While these vignettes from Normal People hardly constitute startling insights for anyone working in a university, I found them interesting because arguments about higher education seem these days to be prosecuted almost entirely by two polarised camps: those working in universities who have one view, and an opposing external view mediated by a highly critical right-leaning media.

In recent years, the latter’s view has also been adopted and channelled by government ministers.

For much of the public, who do not spend a lot of their time thinking about universities one way or another, it is all too easy to just accept the latter framing – that higher education is a racket, and a root cause of culture war rows that, as presented, seem pretty bonkers.

So it is useful to glimpse another view: of an accomplished young author, Rooney, who has been a student relatively recently, who understands fellow millennials, and who tells stories so powerfully.

That is not to suggest that the university experience as shown in Normal People is documentary evidence.

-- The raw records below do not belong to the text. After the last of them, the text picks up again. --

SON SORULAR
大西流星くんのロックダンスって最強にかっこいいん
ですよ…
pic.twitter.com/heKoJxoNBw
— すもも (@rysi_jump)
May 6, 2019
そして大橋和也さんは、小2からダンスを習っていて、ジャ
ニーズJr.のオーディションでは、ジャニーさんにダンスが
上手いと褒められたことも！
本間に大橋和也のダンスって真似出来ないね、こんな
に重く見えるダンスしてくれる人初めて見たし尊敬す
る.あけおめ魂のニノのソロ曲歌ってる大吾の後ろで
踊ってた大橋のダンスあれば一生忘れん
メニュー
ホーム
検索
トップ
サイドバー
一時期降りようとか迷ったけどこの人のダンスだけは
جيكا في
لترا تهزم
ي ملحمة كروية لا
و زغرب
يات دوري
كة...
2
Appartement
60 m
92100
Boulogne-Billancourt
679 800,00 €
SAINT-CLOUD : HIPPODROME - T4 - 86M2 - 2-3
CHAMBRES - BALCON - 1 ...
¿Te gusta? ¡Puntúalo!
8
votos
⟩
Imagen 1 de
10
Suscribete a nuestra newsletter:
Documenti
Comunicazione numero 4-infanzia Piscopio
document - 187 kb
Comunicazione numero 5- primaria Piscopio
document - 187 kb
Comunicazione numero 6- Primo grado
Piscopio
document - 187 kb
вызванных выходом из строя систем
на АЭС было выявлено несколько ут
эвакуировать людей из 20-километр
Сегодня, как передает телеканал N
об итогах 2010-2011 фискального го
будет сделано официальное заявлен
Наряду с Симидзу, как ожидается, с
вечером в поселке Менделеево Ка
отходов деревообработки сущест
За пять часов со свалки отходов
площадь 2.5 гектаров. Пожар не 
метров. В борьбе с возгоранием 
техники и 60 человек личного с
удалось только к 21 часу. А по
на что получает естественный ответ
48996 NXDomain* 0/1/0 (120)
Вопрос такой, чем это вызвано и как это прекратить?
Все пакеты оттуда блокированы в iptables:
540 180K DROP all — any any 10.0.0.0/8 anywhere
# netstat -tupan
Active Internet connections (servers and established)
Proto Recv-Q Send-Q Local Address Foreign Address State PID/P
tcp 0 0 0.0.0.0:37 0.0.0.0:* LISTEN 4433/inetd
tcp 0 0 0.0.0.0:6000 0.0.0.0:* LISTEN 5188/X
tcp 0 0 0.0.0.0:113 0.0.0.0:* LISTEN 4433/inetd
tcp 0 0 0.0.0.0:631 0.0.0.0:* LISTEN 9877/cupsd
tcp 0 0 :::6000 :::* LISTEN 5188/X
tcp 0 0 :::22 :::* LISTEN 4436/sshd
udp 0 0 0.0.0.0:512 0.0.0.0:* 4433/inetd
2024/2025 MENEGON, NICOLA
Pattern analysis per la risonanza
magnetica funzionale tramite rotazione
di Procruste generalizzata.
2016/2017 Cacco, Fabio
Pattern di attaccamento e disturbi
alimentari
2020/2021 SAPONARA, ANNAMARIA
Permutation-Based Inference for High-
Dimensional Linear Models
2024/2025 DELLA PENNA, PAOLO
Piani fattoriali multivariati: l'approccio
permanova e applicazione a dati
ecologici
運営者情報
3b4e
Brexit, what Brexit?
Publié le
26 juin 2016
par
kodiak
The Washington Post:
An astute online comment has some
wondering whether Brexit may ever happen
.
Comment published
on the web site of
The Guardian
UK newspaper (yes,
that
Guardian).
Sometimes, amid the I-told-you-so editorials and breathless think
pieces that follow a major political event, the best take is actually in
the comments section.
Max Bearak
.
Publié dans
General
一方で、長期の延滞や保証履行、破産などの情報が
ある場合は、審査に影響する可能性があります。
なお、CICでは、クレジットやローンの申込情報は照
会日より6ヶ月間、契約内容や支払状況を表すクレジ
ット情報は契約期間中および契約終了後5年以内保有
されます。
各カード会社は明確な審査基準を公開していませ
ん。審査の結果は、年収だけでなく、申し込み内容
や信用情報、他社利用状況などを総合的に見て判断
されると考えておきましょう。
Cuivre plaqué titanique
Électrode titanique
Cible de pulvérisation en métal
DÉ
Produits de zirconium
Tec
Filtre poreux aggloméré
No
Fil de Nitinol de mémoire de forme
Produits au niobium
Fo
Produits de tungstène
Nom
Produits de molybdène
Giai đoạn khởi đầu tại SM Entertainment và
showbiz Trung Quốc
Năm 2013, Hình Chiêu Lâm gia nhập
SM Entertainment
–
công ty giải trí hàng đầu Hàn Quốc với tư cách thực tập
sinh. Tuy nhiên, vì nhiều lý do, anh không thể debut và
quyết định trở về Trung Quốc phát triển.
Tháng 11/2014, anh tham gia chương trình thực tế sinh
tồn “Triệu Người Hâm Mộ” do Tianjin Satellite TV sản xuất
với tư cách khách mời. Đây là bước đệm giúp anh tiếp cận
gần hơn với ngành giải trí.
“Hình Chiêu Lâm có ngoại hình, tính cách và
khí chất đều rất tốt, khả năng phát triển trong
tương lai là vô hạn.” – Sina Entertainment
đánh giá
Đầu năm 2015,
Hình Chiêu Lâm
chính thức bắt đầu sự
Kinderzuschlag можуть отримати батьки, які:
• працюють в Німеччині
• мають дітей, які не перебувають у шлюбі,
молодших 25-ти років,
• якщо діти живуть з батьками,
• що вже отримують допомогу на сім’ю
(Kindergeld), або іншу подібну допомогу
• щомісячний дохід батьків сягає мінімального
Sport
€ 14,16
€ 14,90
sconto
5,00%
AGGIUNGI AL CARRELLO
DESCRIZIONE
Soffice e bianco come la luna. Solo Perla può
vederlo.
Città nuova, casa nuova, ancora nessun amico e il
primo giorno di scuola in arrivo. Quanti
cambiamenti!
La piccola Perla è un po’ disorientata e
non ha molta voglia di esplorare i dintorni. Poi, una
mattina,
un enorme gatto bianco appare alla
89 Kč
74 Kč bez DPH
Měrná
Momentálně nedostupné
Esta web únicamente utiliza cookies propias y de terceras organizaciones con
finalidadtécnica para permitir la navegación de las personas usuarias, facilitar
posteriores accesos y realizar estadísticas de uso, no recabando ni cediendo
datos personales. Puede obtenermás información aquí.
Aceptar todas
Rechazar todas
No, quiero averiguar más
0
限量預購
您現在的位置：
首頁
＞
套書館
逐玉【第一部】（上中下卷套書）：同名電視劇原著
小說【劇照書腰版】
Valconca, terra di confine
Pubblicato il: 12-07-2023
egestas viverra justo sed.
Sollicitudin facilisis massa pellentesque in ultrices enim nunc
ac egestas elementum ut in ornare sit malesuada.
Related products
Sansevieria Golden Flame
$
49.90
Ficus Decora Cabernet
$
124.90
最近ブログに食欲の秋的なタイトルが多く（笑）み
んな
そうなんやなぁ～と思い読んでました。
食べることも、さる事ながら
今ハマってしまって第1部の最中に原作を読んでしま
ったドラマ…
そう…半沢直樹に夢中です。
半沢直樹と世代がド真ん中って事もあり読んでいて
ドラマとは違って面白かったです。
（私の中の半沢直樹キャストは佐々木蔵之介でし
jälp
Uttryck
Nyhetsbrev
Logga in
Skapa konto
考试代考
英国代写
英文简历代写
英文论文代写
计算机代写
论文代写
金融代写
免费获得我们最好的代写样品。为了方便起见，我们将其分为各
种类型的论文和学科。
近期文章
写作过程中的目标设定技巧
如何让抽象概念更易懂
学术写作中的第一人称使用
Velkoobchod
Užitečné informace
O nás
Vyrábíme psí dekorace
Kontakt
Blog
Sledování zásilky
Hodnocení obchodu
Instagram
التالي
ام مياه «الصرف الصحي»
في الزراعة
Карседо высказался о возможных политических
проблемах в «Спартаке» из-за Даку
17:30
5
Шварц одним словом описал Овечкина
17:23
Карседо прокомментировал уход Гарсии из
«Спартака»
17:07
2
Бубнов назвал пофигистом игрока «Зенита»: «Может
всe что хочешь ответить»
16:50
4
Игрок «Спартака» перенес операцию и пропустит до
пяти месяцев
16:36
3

The data in this week’s Hepi survey offer a much more detailed and factual overview – albeit for the UK, rather than the Republic of Ireland.

But as Trinity provost Doyle reflected in her interview, while reality is obviously important, so too is perception. The two do not always match up, and it takes time for the latter to catch up with the former.

Good, informed, powerfully realised drama such as Normal People can shed light on the issues that students and others in higher education are working through. It offers insights into what others perceive university life to be like, and an alternative to the caricatures peddled in the press.

It is also very good TV – consider this a five-star review, two years past its deadline.